Last story about Sienna Miller. I promise. Seems that the only thing she kept from all the swag bags she has received lately are some panties because she forgot hers somewhere. Yes, I could see how that would be a big problem for her.

I bet you thought I was not going to talk about Pete Doherty and Kate Moss today. Well, why should I? I am really tired of both of them. Honestly, I do not even remember if I have a blind item about him out there or not. I need to go back and look. Is rehab together a good idea? Well, I do not think anything with these two together is a good idea. But, read the article, look at the photos and be glad you are not them.
Pete has been to rehab so many times he even has everything all packed including his guitar. "Clothes? check..Smokes? check...Drug dealer's phone number? check...Guitar for picking up the ladies? check....Guitar hiding places filled? check..."

Clicking this link will let you in on 30 photos of them going to rehab. I guess it was not a secret they were going.

EXERCISE DIRECTIONS:
Reproduce the full celebrity gossip text word for word. Rely only on the text itself; nothing outside it is needed.

THE DATA:
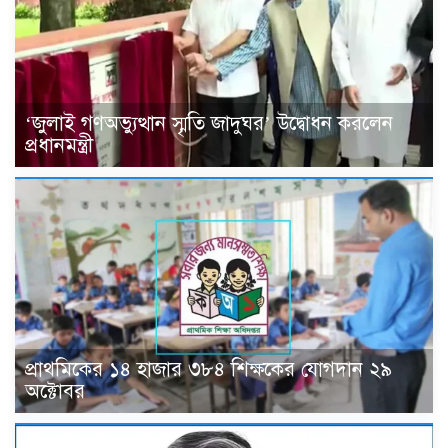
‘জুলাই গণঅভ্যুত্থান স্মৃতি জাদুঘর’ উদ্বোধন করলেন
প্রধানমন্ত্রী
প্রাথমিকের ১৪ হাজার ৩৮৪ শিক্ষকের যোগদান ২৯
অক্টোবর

--

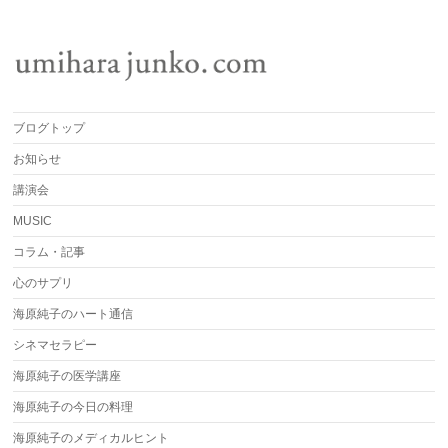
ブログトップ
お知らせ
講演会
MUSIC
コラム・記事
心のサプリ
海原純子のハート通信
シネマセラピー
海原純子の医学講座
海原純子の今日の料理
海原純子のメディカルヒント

* * *

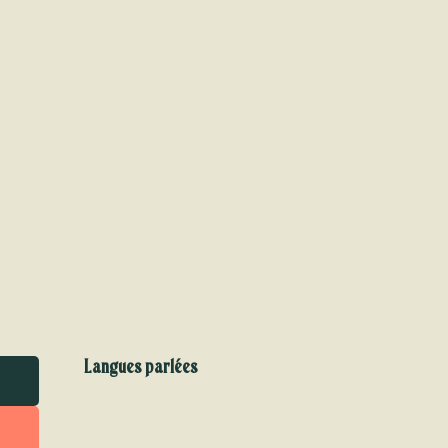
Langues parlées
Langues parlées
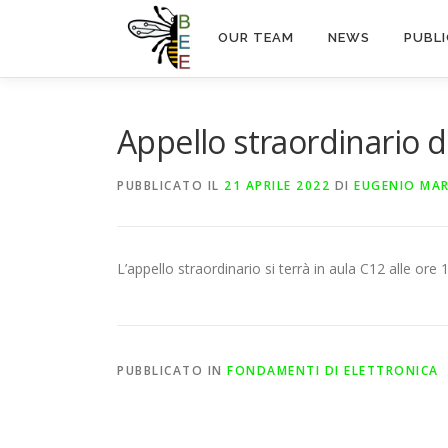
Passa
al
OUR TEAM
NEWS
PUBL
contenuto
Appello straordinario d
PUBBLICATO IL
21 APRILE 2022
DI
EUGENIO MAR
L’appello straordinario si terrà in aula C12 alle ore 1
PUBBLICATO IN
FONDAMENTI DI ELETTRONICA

TASK ANSWER:
Last story about Sienna Miller. I promise. Seems that the only thing she kept from all the swag bags she has received lately are some panties because she forgot hers somewhere. Yes, I could see how that would be a big problem for her.

I bet you thought I was not going to talk about Pete Doherty and Kate Moss today. Well, why should I? I am really tired of both of them. Honestly, I do not even remember if I have a blind item about him out there or not. I need to go back and look. Is rehab together a good idea? Well, I do not think anything with these two together is a good idea. But, read the article, look at the photos and be glad you are not them.
Pete has been to rehab so many times he even has everything all packed including his guitar. "Clothes? check..Smokes? check...Drug dealer's phone number? check...Guitar for picking up the ladies? check....Guitar hiding places filled? check..."

Clicking this link will let you in on 30 photos of them going to rehab. I guess it was not a secret they were going.